Growth in exports slow across euro area for Q3

Investment stagnates in same period, latest statistics show

European export growth slowed and investment stagnated in the third quarter, countering a gain in consumer demand and curbing an economic expansion.

Exports from the 16-member euro region rose 1.9pc from the second quarter, when they increased 4.3pc, the European Union's statistics office in Luxembourg said yesterday.

Investment stalled after rising 1.7pc in the second quarter, while spending growth by consumers accelerated to 0.3pc from 0.2pc. Gross Domestic Product growth eased to 0.4pc from 1pc.

Europe's economic expansion is cooling as authorities struggle to halt a sovereign-debt crisis, which forced the Irish Government to seek external help last month. The European Central Bank is under pressure to aid governments' efforts to stem the turmoil.

There was some "moderate encouragement" that the recovery was becoming a "touch more broad-based," said Jonathan Loynes, chief European economist at Capital Economics in London.

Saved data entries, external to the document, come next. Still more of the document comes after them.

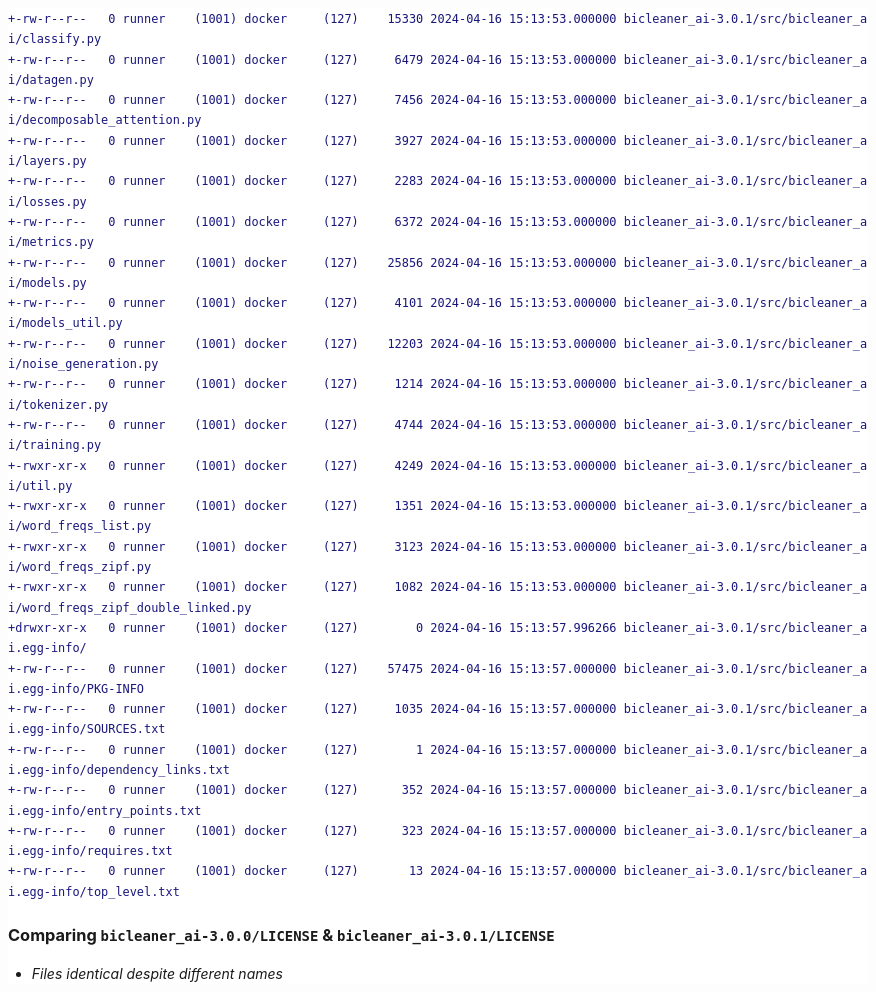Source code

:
 ```diff
+-rw-r--r--   0 runner    (1001) docker     (127)    15330 2024-04-16 15:13:53.000000 bicleaner_ai-3.0.1/src/bicleaner_ai/classify.py
+-rw-r--r--   0 runner    (1001) docker     (127)     6479 2024-04-16 15:13:53.000000 bicleaner_ai-3.0.1/src/bicleaner_ai/datagen.py
+-rw-r--r--   0 runner    (1001) docker     (127)     7456 2024-04-16 15:13:53.000000 bicleaner_ai-3.0.1/src/bicleaner_ai/decomposable_attention.py
+-rw-r--r--   0 runner    (1001) docker     (127)     3927 2024-04-16 15:13:53.000000 bicleaner_ai-3.0.1/src/bicleaner_ai/layers.py
+-rw-r--r--   0 runner    (1001) docker     (127)     2283 2024-04-16 15:13:53.000000 bicleaner_ai-3.0.1/src/bicleaner_ai/losses.py
+-rw-r--r--   0 runner    (1001) docker     (127)     6372 2024-04-16 15:13:53.000000 bicleaner_ai-3.0.1/src/bicleaner_ai/metrics.py
+-rw-r--r--   0 runner    (1001) docker     (127)    25856 2024-04-16 15:13:53.000000 bicleaner_ai-3.0.1/src/bicleaner_ai/models.py
+-rw-r--r--   0 runner    (1001) docker     (127)     4101 2024-04-16 15:13:53.000000 bicleaner_ai-3.0.1/src/bicleaner_ai/models_util.py
+-rw-r--r--   0 runner    (1001) docker     (127)    12203 2024-04-16 15:13:53.000000 bicleaner_ai-3.0.1/src/bicleaner_ai/noise_generation.py
+-rw-r--r--   0 runner    (1001) docker     (127)     1214 2024-04-16 15:13:53.000000 bicleaner_ai-3.0.1/src/bicleaner_ai/tokenizer.py
+-rw-r--r--   0 runner    (1001) docker     (127)     4744 2024-04-16 15:13:53.000000 bicleaner_ai-3.0.1/src/bicleaner_ai/training.py
+-rwxr-xr-x   0 runner    (1001) docker     (127)     4249 2024-04-16 15:13:53.000000 bicleaner_ai-3.0.1/src/bicleaner_ai/util.py
+-rwxr-xr-x   0 runner    (1001) docker     (127)     1351 2024-04-16 15:13:53.000000 bicleaner_ai-3.0.1/src/bicleaner_ai/word_freqs_list.py
+-rwxr-xr-x   0 runner    (1001) docker     (127)     3123 2024-04-16 15:13:53.000000 bicleaner_ai-3.0.1/src/bicleaner_ai/word_freqs_zipf.py
+-rwxr-xr-x   0 runner    (1001) docker     (127)     1082 2024-04-16 15:13:53.000000 bicleaner_ai-3.0.1/src/bicleaner_ai/word_freqs_zipf_double_linked.py
+drwxr-xr-x   0 runner    (1001) docker     (127)        0 2024-04-16 15:13:57.996266 bicleaner_ai-3.0.1/src/bicleaner_ai.egg-info/
+-rw-r--r--   0 runner    (1001) docker     (127)    57475 2024-04-16 15:13:57.000000 bicleaner_ai-3.0.1/src/bicleaner_ai.egg-info/PKG-INFO
+-rw-r--r--   0 runner    (1001) docker     (127)     1035 2024-04-16 15:13:57.000000 bicleaner_ai-3.0.1/src/bicleaner_ai.egg-info/SOURCES.txt
+-rw-r--r--   0 runner    (1001) docker     (127)        1 2024-04-16 15:13:57.000000 bicleaner_ai-3.0.1/src/bicleaner_ai.egg-info/dependency_links.txt
+-rw-r--r--   0 runner    (1001) docker     (127)      352 2024-04-16 15:13:57.000000 bicleaner_ai-3.0.1/src/bicleaner_ai.egg-info/entry_points.txt
+-rw-r--r--   0 runner    (1001) docker     (127)      323 2024-04-16 15:13:57.000000 bicleaner_ai-3.0.1/src/bicleaner_ai.egg-info/requires.txt
+-rw-r--r--   0 runner    (1001) docker     (127)       13 2024-04-16 15:13:57.000000 bicleaner_ai-3.0.1/src/bicleaner_ai.egg-info/top_level.txt
```

### Comparing `bicleaner_ai-3.0.0/LICENSE` & `bicleaner_ai-3.0.1/LICENSE`

 * *Files identical despite different names*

"While the economy appears to be weathering the sovereign debt crisis reasonably well for now, there are still good reasons to be concerned about the outlook over the coming quarters."

The euro was little changed after the report, trading at $1.3184 at 12:05pm yesterday in Frankfurt, from $1.3139 on Wednesday.

Growth in government spending accelerated to 0.4pc in the third quarter from 0.1pc, yesterday's report showed.

Imports increased 1.7pc, slowing from a 4.2pc pace.

There was no contribution to GDP from inventories after they added 0.4pc in the previous three months.

From a year earlier, euro-area GDP rose 1.9pc, after increasing a revised 2pc in the second quarter.

The statistics office had previously reported an annual GDP gain of 1.9pc in the second quarter. A separate report showed producer-price inflation accelerated to 4.4pc in October from 4.3pc. In the month, prices rose 0.4pc.

The GDP data adds to signs of increasing divergence within the euro area. German GDP increased 0.7pc from Q2, when it surged a record 2.3pc, while growth in France slowed to 0.4pc from 0.7pc. Italy's expansion eased to 0.2pc from 0.5pc.

In Spain, the economy stalled in the third quarter and Greece's economy contracted 1.1 percent. The statistics office didn't publish data for Ireland.

Reports showed manufacturing strengthened in Germany and France in November, while it stagnated in Spain and shrank in Greece.

Ireland's €85bn aid package has failed to quell market turmoil as investors shift attention to other nations.

ECB president, Jean-Claude Trichet, said on November 30 that observers tend to "underestimate the determination of governments" to restore euro-region stability.

The ECB may be "forced to increase its programmes substantially" to help ease the debt crisis, said economist Juergen Michels.

"The existing measures are unlikely to be sufficient to solve the problems in the periphery," he said.

"The euro will be defended at all costs," said Jan Poser, chief economist at Bank Sarasin in Zurich. "Paradoxically, the weak euro will not lead to the failure of euroland, but will raise growth in core countries, which will help to pull the European periphery out of its debt hole."